View Single Post
  #14  
Old November 15th 18, 04:37 AM posted to alt.astronomy
palsing[_2_]
external usenet poster
 
Posts: 3,068
Default The Primordial Solar System

On Wednesday, November 14, 2018 at 1:24:04 PM UTC-8, Mark Earnest wrote:
On Wednesday, November 14, 2018 at 11:18:28 AM UTC-6, palsing wrote:
Your claim is wrong. The solar system was once a cloud of gas, sure, but is was not just hydrogen, it was composed of virtually *all* the elements currently found in the solar system, even if it was *mostly* hydrogen. How could it be otherwise?

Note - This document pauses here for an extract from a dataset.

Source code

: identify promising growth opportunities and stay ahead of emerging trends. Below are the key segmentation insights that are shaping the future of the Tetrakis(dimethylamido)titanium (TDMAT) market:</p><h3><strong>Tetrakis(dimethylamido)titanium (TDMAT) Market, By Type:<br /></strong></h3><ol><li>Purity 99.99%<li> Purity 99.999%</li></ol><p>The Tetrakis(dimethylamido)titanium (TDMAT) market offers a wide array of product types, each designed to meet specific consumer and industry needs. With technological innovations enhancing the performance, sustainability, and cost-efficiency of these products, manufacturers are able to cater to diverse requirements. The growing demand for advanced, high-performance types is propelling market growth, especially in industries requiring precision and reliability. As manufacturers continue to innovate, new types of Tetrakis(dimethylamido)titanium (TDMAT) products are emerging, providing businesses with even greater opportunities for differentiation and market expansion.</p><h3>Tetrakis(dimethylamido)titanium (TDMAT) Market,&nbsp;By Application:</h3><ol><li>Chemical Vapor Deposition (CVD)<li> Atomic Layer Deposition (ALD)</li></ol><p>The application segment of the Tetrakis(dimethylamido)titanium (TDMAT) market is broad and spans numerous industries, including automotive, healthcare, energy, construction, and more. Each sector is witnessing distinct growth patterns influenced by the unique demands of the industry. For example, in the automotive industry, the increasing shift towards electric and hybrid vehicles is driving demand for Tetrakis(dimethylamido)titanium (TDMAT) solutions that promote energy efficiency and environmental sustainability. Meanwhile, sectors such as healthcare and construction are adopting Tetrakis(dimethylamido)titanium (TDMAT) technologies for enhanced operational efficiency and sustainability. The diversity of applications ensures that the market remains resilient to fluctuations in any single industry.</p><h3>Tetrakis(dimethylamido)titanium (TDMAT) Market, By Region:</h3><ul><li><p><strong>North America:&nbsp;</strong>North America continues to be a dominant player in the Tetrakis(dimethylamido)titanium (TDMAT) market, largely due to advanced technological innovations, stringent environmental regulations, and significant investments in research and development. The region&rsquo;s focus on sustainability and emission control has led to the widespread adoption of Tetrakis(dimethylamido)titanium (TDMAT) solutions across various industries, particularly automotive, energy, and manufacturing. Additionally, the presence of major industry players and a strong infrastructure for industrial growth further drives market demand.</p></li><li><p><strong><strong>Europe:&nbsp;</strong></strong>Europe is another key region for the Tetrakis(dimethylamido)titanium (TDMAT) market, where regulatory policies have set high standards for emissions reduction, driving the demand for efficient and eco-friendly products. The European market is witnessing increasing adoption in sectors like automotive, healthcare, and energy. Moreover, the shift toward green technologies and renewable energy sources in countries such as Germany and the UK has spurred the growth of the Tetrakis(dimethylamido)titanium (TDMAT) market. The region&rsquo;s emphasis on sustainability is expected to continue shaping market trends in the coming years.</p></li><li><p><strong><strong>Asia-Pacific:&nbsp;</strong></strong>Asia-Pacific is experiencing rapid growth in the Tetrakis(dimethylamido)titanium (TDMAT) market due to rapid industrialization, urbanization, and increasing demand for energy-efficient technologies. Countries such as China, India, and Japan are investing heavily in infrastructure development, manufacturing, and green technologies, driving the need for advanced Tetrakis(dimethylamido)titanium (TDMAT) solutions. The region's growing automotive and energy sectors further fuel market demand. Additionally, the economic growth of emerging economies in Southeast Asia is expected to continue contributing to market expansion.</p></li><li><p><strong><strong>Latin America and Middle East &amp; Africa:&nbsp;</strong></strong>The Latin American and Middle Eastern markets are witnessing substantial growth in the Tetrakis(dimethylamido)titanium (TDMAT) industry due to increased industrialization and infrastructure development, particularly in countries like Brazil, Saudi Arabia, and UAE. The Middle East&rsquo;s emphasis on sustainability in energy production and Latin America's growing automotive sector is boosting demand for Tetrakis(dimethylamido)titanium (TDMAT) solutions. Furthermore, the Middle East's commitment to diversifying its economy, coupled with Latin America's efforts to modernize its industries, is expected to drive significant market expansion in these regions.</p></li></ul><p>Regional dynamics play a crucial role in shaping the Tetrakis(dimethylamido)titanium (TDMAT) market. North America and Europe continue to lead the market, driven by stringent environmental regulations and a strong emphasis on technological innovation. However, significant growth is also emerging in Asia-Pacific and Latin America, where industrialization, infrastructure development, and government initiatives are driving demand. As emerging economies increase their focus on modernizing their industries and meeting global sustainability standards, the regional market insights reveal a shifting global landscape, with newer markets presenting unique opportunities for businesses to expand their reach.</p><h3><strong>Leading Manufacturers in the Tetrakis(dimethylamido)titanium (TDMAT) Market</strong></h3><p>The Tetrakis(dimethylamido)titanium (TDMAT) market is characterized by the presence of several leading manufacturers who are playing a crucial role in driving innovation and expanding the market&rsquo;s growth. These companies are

Read a book on stellar evolution and learn a thing or 2, rather than just make it up as you go along, that only makes you look uneducated and lazy..


Don't be stupid. It was all hydrogen. Matter had to start somewhere.


I'm not the stupid one here.

Sure, matter had to start somewhere, and that would be in the cores of the very first stars, which were made from pure hydrogen and helium... and they almost certainly had no planets. Those stars lived and died normal lives, and the biggest of them created all the heavier elements when they went supernova. Those heavier elements mixed with other hydrogen clouds and a second generation of stars were born, this time with planets formed from those aforementioned heavier elements.

Read a book about stellar evolution, rather than disparage people who clearly know a whole lot more about this subject than you do, which is essentially zero. To do otherwise only reveals your total stupidity about all of this.